Thanks everyone. Means alot, I'm also just sick of everyone putting there 2 pence worth in. Drives me mad, are you doing this. Don't do that, its really starting to get to me! I've started to ignore phone calls off people etc. Even people saying when you coming over can we see him yet. I've explained how I feel to everyone but and they seem to agree yet still carry on going on. Annoying much! X

OP posts:
DandyScandi · 20/10/2018 13:21

Turn your phone off. Or silence all messaging apps. I did this for a couple of days and it saved my sanity :) I just replied to any messages twice a day (around noon and then in the evening), saying "sorry! Had phone off. All is well. Just recovering and adjusting! Will be in touch soon. Love"... and kept that up for a couple of days - things got quieter and I was less stressed and therefore felt more able to actually arrange visitors etc as I didn't feel so constantly harassed!

Phones are a blessing and a curse. Mainly a curse, I'm coming to conclude... ;)

c24680 · 20/10/2018 20:30

@laurenluke2017

I know exactly how you feel and your not being unreasonable at all!

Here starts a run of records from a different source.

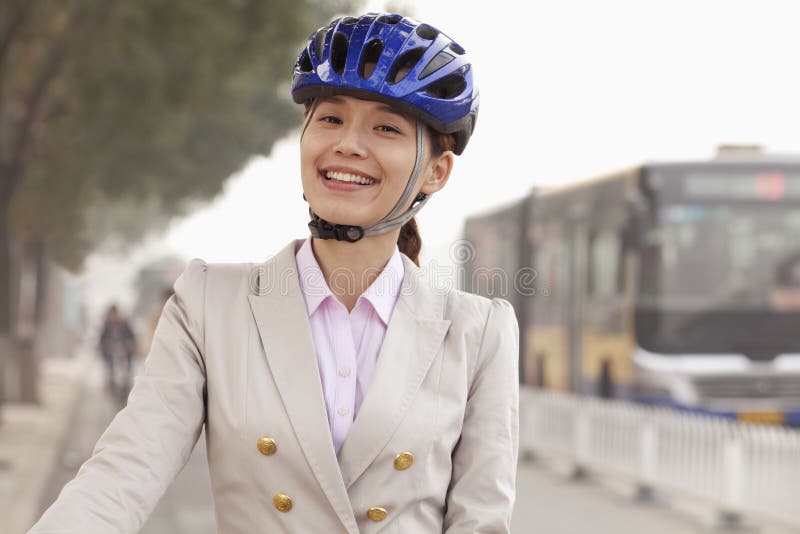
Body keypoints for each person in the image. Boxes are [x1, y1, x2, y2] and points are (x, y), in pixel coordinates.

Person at [29, 12, 519, 533]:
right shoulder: (209, 305)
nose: (349, 144)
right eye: (331, 119)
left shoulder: (478, 333)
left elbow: (481, 522)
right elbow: (122, 476)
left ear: (435, 172)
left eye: (385, 128)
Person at [98, 304, 137, 403]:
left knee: (127, 374)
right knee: (110, 372)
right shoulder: (106, 326)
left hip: (125, 354)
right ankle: (112, 387)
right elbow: (101, 341)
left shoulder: (125, 325)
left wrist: (129, 346)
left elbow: (132, 339)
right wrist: (106, 347)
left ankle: (126, 389)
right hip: (111, 355)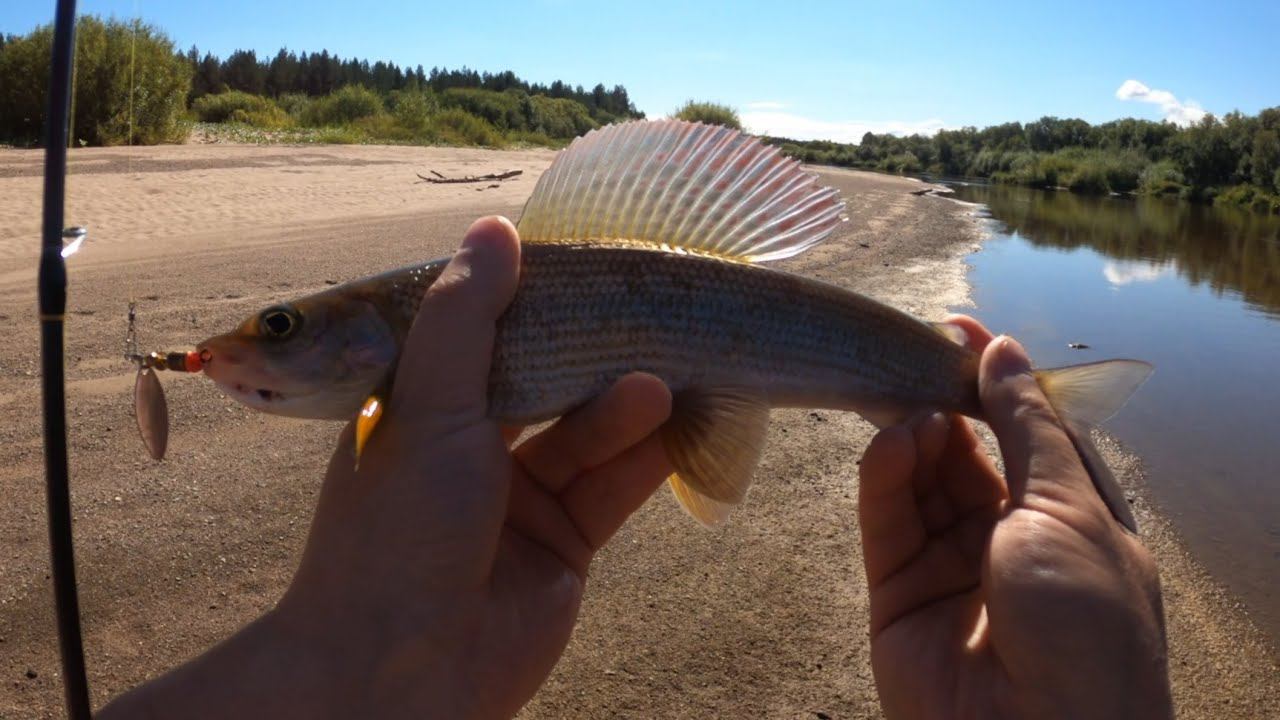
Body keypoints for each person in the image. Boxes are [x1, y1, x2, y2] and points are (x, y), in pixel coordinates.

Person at [100, 217, 1173, 719]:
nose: (243, 352)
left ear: (377, 326)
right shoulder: (390, 415)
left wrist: (358, 663)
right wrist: (372, 658)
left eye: (279, 328)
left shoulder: (403, 371)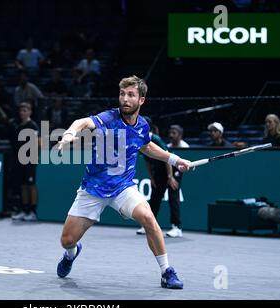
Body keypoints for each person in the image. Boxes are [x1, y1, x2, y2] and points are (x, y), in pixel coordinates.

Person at [56, 76, 191, 289]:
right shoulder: (109, 118)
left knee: (148, 217)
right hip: (93, 189)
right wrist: (70, 133)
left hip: (123, 187)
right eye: (122, 94)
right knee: (67, 240)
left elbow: (146, 147)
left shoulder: (143, 125)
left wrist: (175, 160)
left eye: (130, 95)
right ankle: (71, 255)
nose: (125, 99)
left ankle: (167, 271)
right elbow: (82, 122)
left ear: (141, 100)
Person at [136, 121, 184, 238]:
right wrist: (151, 177)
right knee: (155, 198)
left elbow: (167, 157)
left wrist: (170, 177)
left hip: (171, 168)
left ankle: (176, 227)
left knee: (173, 198)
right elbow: (147, 160)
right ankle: (148, 225)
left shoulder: (154, 138)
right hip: (158, 172)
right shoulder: (138, 139)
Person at [11, 102, 41, 222]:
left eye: (25, 110)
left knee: (31, 185)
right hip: (19, 159)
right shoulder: (19, 126)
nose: (22, 113)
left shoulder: (33, 125)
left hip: (30, 159)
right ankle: (24, 210)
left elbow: (39, 142)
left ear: (30, 112)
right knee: (23, 186)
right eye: (21, 111)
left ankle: (32, 212)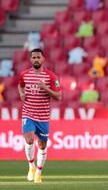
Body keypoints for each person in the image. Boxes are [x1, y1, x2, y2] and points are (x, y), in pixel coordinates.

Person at [18, 48, 62, 183]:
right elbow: (21, 85)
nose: (36, 60)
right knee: (29, 140)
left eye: (38, 57)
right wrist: (21, 93)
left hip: (43, 117)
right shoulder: (24, 75)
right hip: (28, 113)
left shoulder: (51, 77)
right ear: (30, 59)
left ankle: (39, 171)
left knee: (42, 146)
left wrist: (45, 88)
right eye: (34, 57)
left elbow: (58, 96)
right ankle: (31, 166)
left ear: (43, 59)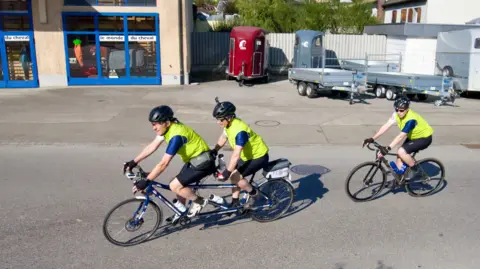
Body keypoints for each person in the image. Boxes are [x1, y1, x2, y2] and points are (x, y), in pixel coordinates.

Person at [123, 105, 216, 222]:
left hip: (203, 162)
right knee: (176, 182)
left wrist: (146, 181)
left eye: (156, 124)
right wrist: (134, 161)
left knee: (175, 185)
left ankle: (200, 202)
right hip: (194, 160)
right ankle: (181, 211)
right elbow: (152, 146)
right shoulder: (168, 128)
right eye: (153, 124)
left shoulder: (176, 136)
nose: (154, 127)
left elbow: (163, 163)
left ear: (166, 122)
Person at [211, 98, 269, 208]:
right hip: (247, 156)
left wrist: (227, 172)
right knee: (234, 176)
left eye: (220, 119)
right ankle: (235, 201)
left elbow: (236, 155)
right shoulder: (228, 125)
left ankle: (254, 194)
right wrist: (214, 150)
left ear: (229, 117)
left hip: (258, 156)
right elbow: (223, 138)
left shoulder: (240, 131)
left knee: (235, 176)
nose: (218, 122)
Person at [363, 96, 434, 175]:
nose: (398, 112)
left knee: (401, 151)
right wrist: (372, 138)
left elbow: (400, 136)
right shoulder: (396, 113)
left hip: (424, 138)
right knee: (399, 158)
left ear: (407, 110)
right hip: (413, 137)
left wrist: (387, 149)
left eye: (401, 110)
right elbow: (386, 125)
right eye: (397, 110)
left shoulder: (411, 120)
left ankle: (415, 169)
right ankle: (400, 180)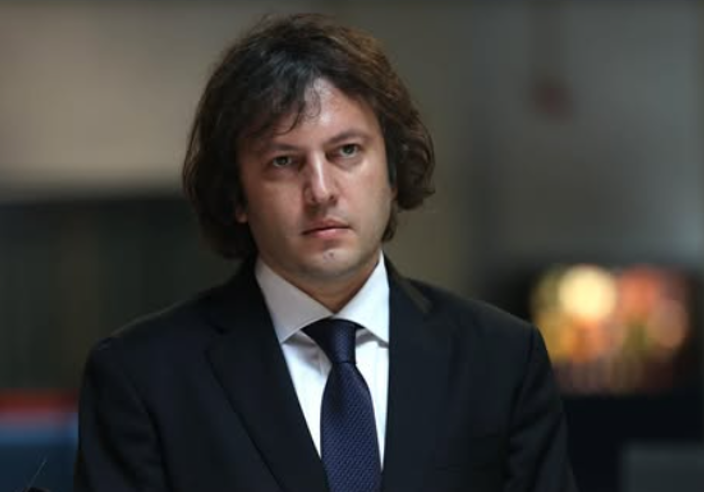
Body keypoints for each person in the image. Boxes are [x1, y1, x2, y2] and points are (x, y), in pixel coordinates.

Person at [74, 13, 577, 492]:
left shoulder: (502, 360)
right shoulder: (143, 377)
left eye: (347, 151)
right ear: (237, 195)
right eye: (284, 161)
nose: (321, 190)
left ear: (393, 172)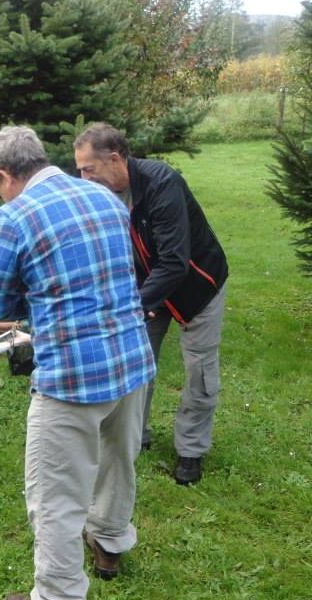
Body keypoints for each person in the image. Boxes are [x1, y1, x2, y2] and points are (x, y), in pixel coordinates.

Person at [0, 126, 155, 600]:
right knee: (118, 464)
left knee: (55, 495)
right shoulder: (105, 198)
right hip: (132, 361)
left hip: (71, 378)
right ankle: (110, 543)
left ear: (3, 176)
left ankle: (58, 592)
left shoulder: (15, 216)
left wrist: (34, 293)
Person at [73, 123, 228, 486]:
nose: (82, 178)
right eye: (79, 169)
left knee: (199, 370)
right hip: (148, 286)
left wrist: (135, 304)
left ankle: (190, 450)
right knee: (136, 363)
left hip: (198, 285)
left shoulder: (161, 183)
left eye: (88, 169)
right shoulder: (100, 193)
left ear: (115, 159)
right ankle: (134, 437)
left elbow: (174, 261)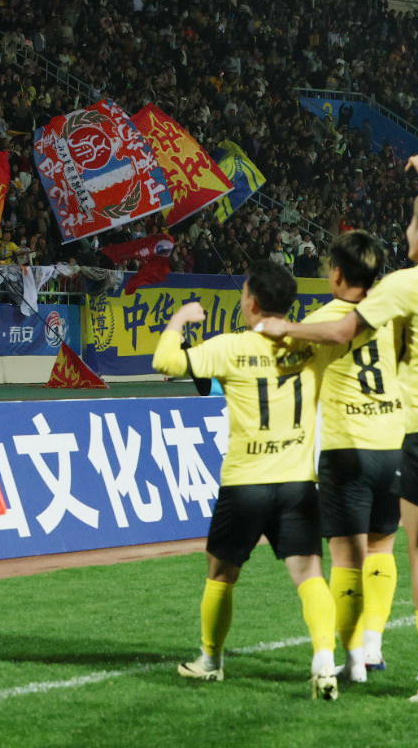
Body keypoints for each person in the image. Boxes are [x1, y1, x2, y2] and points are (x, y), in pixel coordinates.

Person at [257, 153, 418, 704]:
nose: (407, 231)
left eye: (413, 223)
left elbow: (340, 331)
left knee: (417, 551)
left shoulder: (401, 288)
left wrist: (281, 326)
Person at [152, 261, 342, 700]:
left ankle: (210, 662)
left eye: (242, 294)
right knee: (310, 574)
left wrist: (180, 320)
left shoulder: (229, 347)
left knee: (221, 573)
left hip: (246, 483)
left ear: (252, 303)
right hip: (297, 482)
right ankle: (323, 663)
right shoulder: (309, 345)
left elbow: (165, 360)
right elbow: (348, 330)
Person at [303, 231, 404, 683]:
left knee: (345, 558)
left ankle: (354, 660)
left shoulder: (322, 321)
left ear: (337, 273)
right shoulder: (392, 316)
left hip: (348, 448)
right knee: (381, 547)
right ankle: (374, 646)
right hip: (393, 445)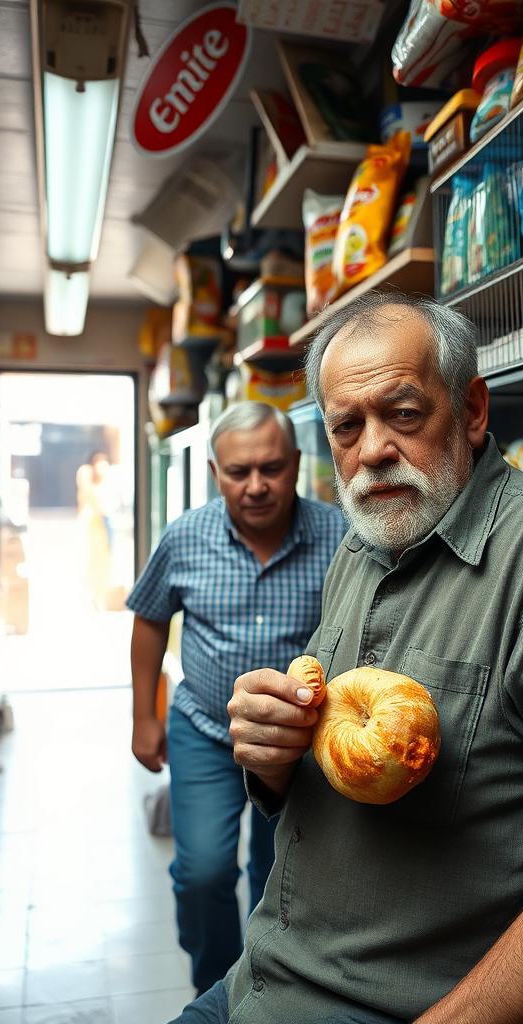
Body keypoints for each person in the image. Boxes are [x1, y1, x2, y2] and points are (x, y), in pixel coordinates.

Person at [171, 294, 523, 1024]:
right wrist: (271, 753)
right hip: (262, 980)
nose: (372, 451)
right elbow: (349, 769)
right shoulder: (359, 549)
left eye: (403, 414)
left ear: (473, 410)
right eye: (346, 427)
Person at [127, 401, 346, 995]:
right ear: (215, 472)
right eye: (237, 472)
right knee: (202, 872)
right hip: (202, 727)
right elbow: (149, 620)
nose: (255, 487)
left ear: (296, 463)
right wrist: (142, 716)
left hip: (295, 740)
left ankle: (270, 987)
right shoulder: (185, 537)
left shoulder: (341, 537)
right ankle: (217, 992)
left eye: (271, 468)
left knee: (278, 873)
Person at [76, 451, 112, 609]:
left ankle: (99, 596)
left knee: (103, 562)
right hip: (93, 522)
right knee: (91, 561)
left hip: (104, 522)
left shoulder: (105, 482)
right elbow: (88, 496)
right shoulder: (86, 475)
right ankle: (93, 596)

I suffered really badly with this and like yourself I'm a first time parent, had an emergency c-section and all I got from the day I got home was messages and visitors and all I wanted to do was enjoy our baby and manage the pain/nap when possible.

Do what you want to do, don't be afraid of upsetting people, my DD is 4 months old now and I regret not telling people to leave us be and we will message when we are up for visitors.

Please do take care of yourself, you've just had surgery and even if you're feeling better your insides won't be!